Please retype the source text of every row below, character for character.

--- START ---

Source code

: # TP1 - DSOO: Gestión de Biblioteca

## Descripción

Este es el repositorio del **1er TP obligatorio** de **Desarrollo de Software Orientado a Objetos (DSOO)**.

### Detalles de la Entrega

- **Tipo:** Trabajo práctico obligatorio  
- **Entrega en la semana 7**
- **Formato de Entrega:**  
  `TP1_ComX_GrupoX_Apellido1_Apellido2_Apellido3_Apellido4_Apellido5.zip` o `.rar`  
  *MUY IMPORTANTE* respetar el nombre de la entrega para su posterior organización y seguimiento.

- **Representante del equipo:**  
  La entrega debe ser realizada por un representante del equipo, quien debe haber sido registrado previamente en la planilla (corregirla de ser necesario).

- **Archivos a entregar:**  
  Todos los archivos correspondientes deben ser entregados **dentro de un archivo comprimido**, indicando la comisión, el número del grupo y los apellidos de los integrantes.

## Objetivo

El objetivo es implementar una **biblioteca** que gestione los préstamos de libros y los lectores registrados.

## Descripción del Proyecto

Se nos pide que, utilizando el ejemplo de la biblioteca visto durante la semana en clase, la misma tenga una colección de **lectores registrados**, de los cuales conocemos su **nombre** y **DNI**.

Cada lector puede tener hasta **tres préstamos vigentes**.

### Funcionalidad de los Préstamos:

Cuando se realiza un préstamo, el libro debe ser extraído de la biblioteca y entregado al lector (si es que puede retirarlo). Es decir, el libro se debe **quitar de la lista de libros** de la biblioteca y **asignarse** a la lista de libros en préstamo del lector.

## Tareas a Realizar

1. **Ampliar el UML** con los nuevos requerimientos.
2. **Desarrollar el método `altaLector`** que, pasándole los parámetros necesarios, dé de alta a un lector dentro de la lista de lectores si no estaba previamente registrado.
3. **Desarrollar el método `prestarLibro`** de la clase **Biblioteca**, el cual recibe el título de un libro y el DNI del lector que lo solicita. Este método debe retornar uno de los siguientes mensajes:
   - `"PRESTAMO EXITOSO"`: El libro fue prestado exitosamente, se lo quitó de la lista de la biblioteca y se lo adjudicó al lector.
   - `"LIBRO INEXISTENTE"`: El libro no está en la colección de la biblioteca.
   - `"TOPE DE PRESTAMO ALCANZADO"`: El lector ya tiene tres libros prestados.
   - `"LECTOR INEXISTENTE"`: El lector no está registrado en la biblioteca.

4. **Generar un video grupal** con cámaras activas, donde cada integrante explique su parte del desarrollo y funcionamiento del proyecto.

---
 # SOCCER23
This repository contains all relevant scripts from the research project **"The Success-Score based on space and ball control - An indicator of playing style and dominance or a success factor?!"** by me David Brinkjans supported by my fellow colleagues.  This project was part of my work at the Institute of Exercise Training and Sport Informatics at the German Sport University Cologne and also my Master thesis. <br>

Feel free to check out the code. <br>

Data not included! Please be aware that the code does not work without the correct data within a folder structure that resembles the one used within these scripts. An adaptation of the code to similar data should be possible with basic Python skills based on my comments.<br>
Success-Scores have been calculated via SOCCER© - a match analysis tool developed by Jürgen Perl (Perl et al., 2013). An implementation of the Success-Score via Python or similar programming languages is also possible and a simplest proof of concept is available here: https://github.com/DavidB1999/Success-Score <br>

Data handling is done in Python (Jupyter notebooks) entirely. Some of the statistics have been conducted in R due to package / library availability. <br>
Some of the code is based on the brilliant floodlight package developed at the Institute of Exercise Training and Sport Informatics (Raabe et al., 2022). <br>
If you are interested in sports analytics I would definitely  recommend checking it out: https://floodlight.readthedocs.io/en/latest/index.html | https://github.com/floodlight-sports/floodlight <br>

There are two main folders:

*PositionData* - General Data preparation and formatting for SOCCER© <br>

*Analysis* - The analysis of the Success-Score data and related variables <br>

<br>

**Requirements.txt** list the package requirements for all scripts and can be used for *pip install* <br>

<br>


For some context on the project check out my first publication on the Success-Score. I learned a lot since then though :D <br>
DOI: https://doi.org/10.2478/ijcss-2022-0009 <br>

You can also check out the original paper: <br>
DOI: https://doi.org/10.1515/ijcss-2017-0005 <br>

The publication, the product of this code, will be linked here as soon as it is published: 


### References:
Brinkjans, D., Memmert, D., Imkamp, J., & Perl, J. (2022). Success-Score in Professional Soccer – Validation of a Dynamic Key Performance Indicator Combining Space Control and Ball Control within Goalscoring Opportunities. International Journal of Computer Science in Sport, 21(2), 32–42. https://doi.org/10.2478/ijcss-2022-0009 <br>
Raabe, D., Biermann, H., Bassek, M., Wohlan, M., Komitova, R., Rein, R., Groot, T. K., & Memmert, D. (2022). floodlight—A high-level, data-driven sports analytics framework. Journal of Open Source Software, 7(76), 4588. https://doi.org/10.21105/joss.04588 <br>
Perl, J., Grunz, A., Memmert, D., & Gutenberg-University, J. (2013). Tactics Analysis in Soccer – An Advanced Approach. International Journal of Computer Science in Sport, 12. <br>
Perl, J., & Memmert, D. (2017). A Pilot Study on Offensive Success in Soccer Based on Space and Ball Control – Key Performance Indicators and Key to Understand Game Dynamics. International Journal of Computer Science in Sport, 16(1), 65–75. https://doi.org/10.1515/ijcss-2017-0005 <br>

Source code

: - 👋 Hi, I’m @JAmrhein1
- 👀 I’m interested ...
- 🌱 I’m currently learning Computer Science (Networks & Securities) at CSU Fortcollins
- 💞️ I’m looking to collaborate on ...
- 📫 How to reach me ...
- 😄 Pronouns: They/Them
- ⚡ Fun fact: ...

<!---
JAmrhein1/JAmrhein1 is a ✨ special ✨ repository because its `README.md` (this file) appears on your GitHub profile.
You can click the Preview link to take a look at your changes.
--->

--- END ---

■ Result of the exercise
Source code

: # TP1 - DSOO: Gestión de Biblioteca

## Descripción

Este es el repositorio del **1er TP obligatorio** de **Desarrollo de Software Orientado a Objetos (DSOO)**.

### Detalles de la Entrega

- **Tipo:** Trabajo práctico obligatorio  
- **Entrega en la semana 7**
- **Formato de Entrega:**  
  `TP1_ComX_GrupoX_Apellido1_Apellido2_Apellido3_Apellido4_Apellido5.zip` o `.rar`  
  *MUY IMPORTANTE* respetar el nombre de la entrega para su posterior organización y seguimiento.

- **Representante del equipo:**  
  La entrega debe ser realizada por un representante del equipo, quien debe haber sido registrado previamente en la planilla (corregirla de ser necesario).

- **Archivos a entregar:**  
  Todos los archivos correspondientes deben ser entregados **dentro de un archivo comprimido**, indicando la comisión, el número del grupo y los apellidos de los integrantes.

## Objetivo

El objetivo es implementar una **biblioteca** que gestione los préstamos de libros y los lectores registrados.

## Descripción del Proyecto

Se nos pide que, utilizando el ejemplo de la biblioteca visto durante la semana en clase, la misma tenga una colección de **lectores registrados**, de los cuales conocemos su **nombre** y **DNI**.

Cada lector puede tener hasta **tres préstamos vigentes**.

### Funcionalidad de los Préstamos:

Cuando se realiza un préstamo, el libro debe ser extraído de la biblioteca y entregado al lector (si es que puede retirarlo). Es decir, el libro se debe **quitar de la lista de libros** de la biblioteca y **asignarse** a la lista de libros en préstamo del lector.

## Tareas a Realizar

1. **Ampliar el UML** con los nuevos requerimientos.
2. **Desarrollar el método `altaLector`** que, pasándole los parámetros necesarios, dé de alta a un lector dentro de la lista de lectores si no estaba previamente registrado.
3. **Desarrollar el método `prestarLibro`** de la clase **Biblioteca**, el cual recibe el título de un libro y el DNI del lector que lo solicita. Este método debe retornar uno de los siguientes mensajes:
   - `"PRESTAMO EXITOSO"`: El libro fue prestado exitosamente, se lo quitó de la lista de la biblioteca y se lo adjudicó al lector.
   - `"LIBRO INEXISTENTE"`: El libro no está en la colección de la biblioteca.
   - `"TOPE DE PRESTAMO ALCANZADO"`: El lector ya tiene tres libros prestados.
   - `"LECTOR INEXISTENTE"`: El lector no está registrado en la biblioteca.

4. **Generar un video grupal** con cámaras activas, donde cada integrante explique su parte del desarrollo y funcionamiento del proyecto.

---
 # SOCCER23
This repository contains all relevant scripts from the research project **"The Success-Score based on space and ball control - An indicator of playing style and dominance or a success factor?!"** by me David Brinkjans supported by my fellow colleagues.  This project was part of my work at the Institute of Exercise Training and Sport Informatics at the German Sport University Cologne and also my Master thesis. <br>

Feel free to check out the code. <br>

Data not included! Please be aware that the code does not work without the correct data within a folder structure that resembles the one used within these scripts. An adaptation of the code to similar data should be possible with basic Python skills based on my comments.<br>
Success-Scores have been calculated via SOCCER© - a match analysis tool developed by Jürgen Perl (Perl et al., 2013). An implementation of the Success-Score via Python or similar programming languages is also possible and a simplest proof of concept is available here: https://github.com/DavidB1999/Success-Score <br>

Data handling is done in Python (Jupyter notebooks) entirely. Some of the statistics have been conducted in R due to package / library availability. <br>
Some of the code is based on the brilliant floodlight package developed at the Institute of Exercise Training and Sport Informatics (Raabe et al., 2022). <br>
If you are interested in sports analytics I would definitely  recommend checking it out: https://floodlight.readthedocs.io/en/latest/index.html | https://github.com/floodlight-sports/floodlight <br>

There are two main folders:

*PositionData* - General Data preparation and formatting for SOCCER© <br>

*Analysis* - The analysis of the Success-Score data and related variables <br>

<br>

**Requirements.txt** list the package requirements for all scripts and can be used for *pip install* <br>

<br>


For some context on the project check out my first publication on the Success-Score. I learned a lot since then though :D <br>
DOI: https://doi.org/10.2478/ijcss-2022-0009 <br>

You can also check out the original paper: <br>
DOI: https://doi.org/10.1515/ijcss-2017-0005 <br>

The publication, the product of this code, will be linked here as soon as it is published: 


### References:
Brinkjans, D., Memmert, D., Imkamp, J., & Perl, J. (2022). Success-Score in Professional Soccer – Validation of a Dynamic Key Performance Indicator Combining Space Control and Ball Control within Goalscoring Opportunities. International Journal of Computer Science in Sport, 21(2), 32–42. https://doi.org/10.2478/ijcss-2022-0009 <br>
Raabe, D., Biermann, H., Bassek, M., Wohlan, M., Komitova, R., Rein, R., Groot, T. K., & Memmert, D. (2022). floodlight—A high-level, data-driven sports analytics framework. Journal of Open Source Software, 7(76), 4588. https://doi.org/10.21105/joss.04588 <br>
Perl, J., Grunz, A., Memmert, D., & Gutenberg-University, J. (2013). Tactics Analysis in Soccer – An Advanced Approach. International Journal of Computer Science in Sport, 12. <br>
Perl, J., & Memmert, D. (2017). A Pilot Study on Offensive Success in Soccer Based on Space and Ball Control – Key Performance Indicators and Key to Understand Game Dynamics. International Journal of Computer Science in Sport, 16(1), 65–75. https://doi.org/10.1515/ijcss-2017-0005 <br>

Source code

: - 👋 Hi, I’m @JAmrhein1
- 👀 I’m interested ...
- 🌱 I’m currently learning Computer Science (Networks & Securities) at CSU Fortcollins
- 💞️ I’m looking to collaborate on ...
- 📫 How to reach me ...
- 😄 Pronouns: They/Them
- ⚡ Fun fact: ...

<!---
JAmrhein1/JAmrhein1 is a ✨ special ✨ repository because its `README.md` (this file) appears on your GitHub profile.
You can click the Preview link to take a look at your changes.
--->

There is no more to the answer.